I'm having a hard time explaining things in the comments, so I'm going to do it here. Since your StackOverflow account suggests you know your way around Python, I'm going to use it for syntax. Don't take this as condescension, I feel code is more precise sometimes.

As you know functions can have multiple input values. Suppose you have a function blah(option, x) which calculated a function blah whose exact calculation is dependent on an $x$ and an option. (Having 2 arguments is sometimes called having arity 2. I will use this later)

A technique known as currying takes an expression F(a, b) and creates a function FCurry such that for all a and b, F(a, b) == FCurry(a)(b). Let's do that to blah:

def bCurry(option):
    def blahHelp(x):
        return blah(option, x)
    return blahHelp

The function bCurry encodes a collection of 1-arity functions, selected by option. Instead of writing blah(option, x) you can type bCurry(option)(x).

You might want to think of currying as just an ugly way of hiding multiple arguments, but it has theoretical value (I'm told, but can't provide an example) and like many useful theoretical constructs it has ample metaphorically equivalent structures occurs elsewhere. One of my favorite examples of currying turning up naturally is LinearSolve[m] in Mathematica, and it leads to reduced wasteful calculations. Noting that Mathematica uses square brackets to call a function, we do

myLinSolver = LinearSolve[m]
myLinSolver[b1]
myLinSolver[b2]
myLinSolver[b3]

Is vastly more efficient than doing

LinearSolve[m, b1]
LinearSolve[m, b2]
LinearSolve[m, b3]

Because work can be reused.
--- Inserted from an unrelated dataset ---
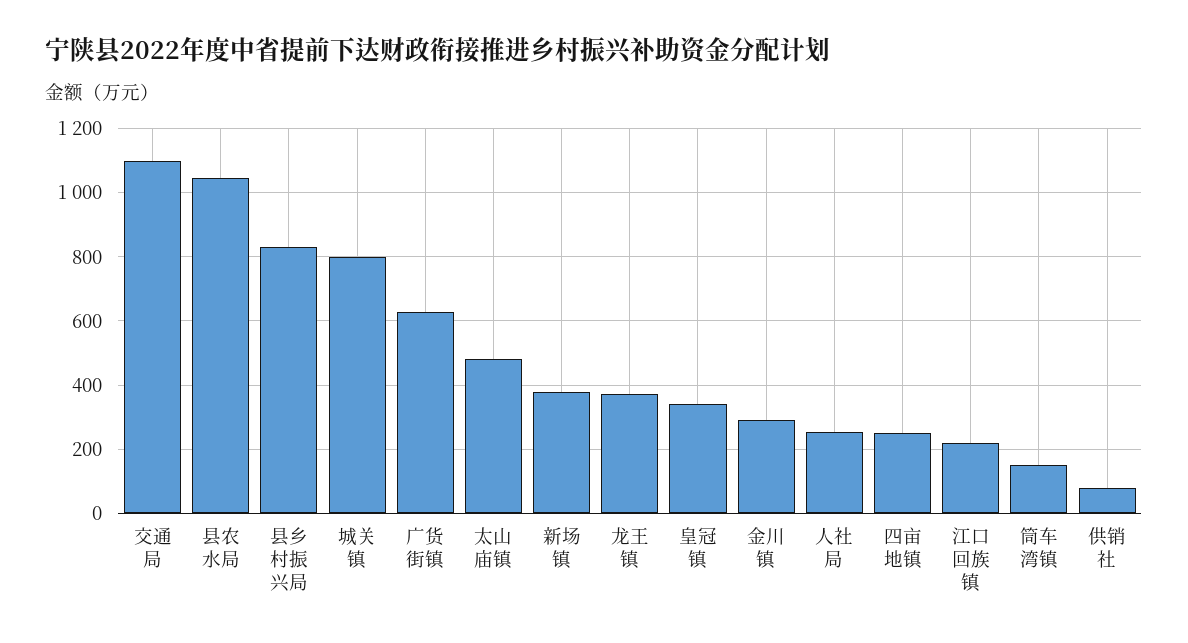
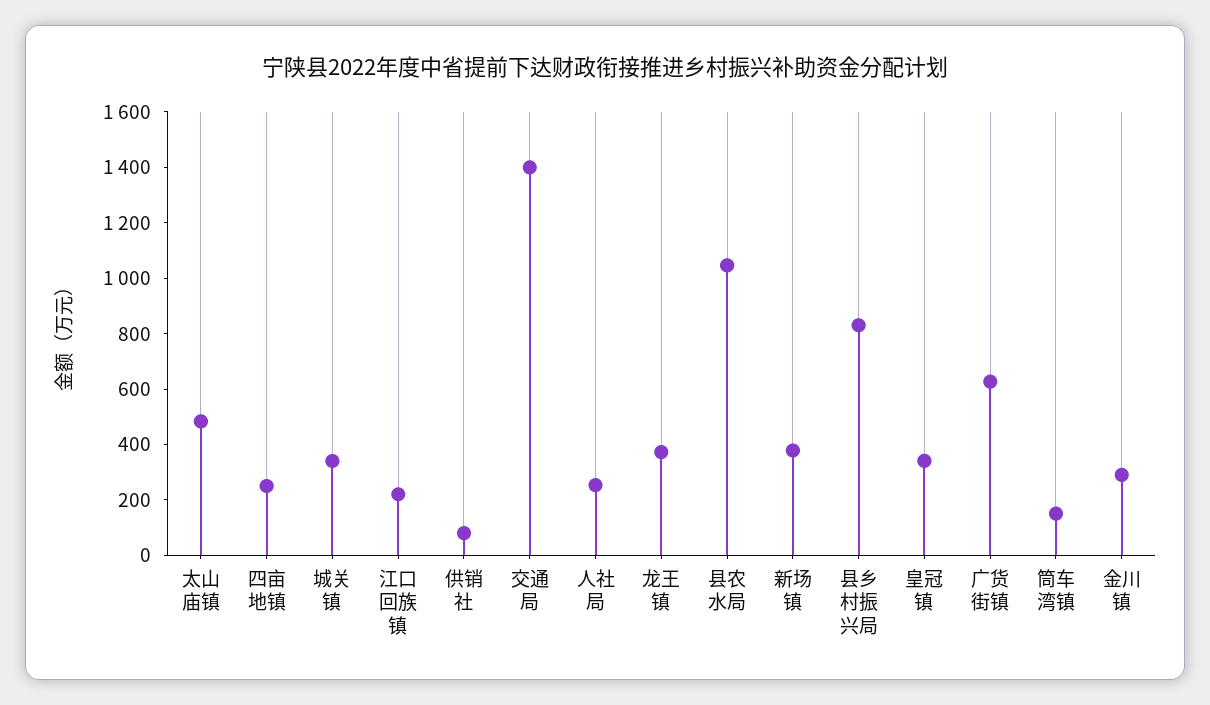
交通局: 1100 -> 1400
城关镇: 800 -> 350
Even in parts of programming that have no interest in showing off theoretical swagger currying finds use. In Linux's command line, many complex applications will often pack multiple binaries behind a single command line tool:

$ git clone BLAH
$ git push WHATEVER

These two git commands (clone and push) behave completely differently, using different logic to execute. The first argument isn't so much an argument to git as much as a option to choose the correct subcommand, and then apply it to the remaining arguments. The mental model I am pushing is that a function with arity-2 is sometimes encoding a family of 1-arity functions.
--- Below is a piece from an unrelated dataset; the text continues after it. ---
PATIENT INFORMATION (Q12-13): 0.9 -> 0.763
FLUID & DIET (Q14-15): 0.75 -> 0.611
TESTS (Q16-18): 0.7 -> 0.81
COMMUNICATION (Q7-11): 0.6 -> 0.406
And that is what happening with $f(x|x_0)$. Yes you can think of it as simply a function on two arguments, but in some sense $x_0$ is a option which selects the correct "sub-function" from a family of them. In the case of tangent lines of $g$, Let $T(x|x_0)$ be the line tangent to the curve $g$ at $x$-coordinate $x_0$, the function would be

def g(x):
    return x*x+x

def t(x0):
    m = 2*x0+1
    b = g(x0) - m*x0           
    def line(x):
        return m*x + b
    return line

So $T(x|x_0)$ is the same idea as t(x0)(x).
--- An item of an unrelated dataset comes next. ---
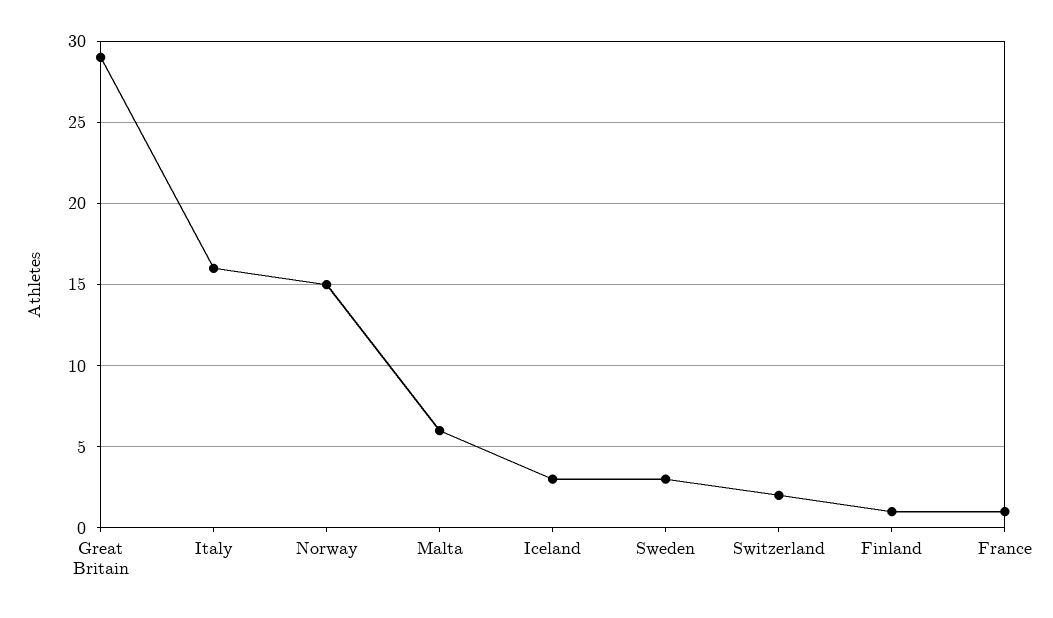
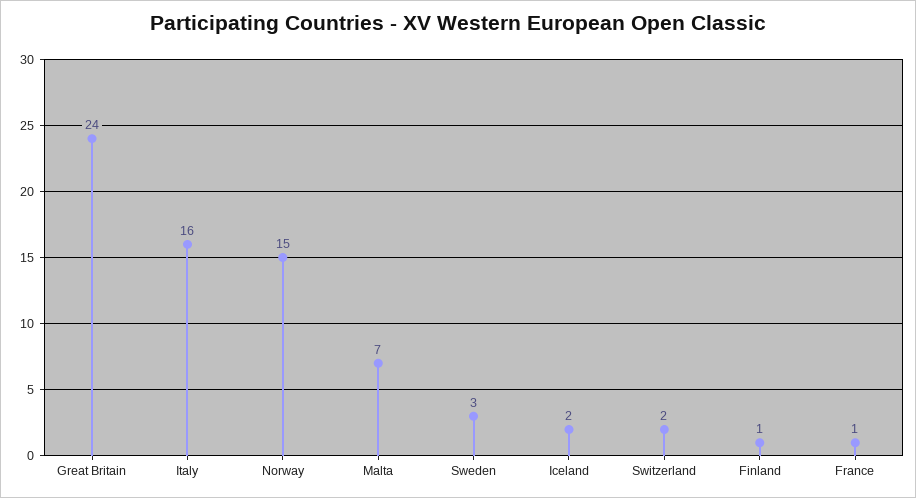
Great Britain: 29 -> 24
Malta: 6 -> 7
Iceland: 3 -> 2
With regard to the issue with $\theta$, the symbol is used in two different ways. Sometimes it is used as the argument in the subfunction. And sometimes it is used to select the sub-function on the $m$th step of the algorithm $\theta(m)$. This is an abuse of notation--it uses theta as both a constant and a sequence. The only value this has is it drives home the fact (as I mentioned before) that the argument variable and the option variable come from the same set.

Could someone chime in here, I'm not sure what's the conceptional gap? Sorry for the rant.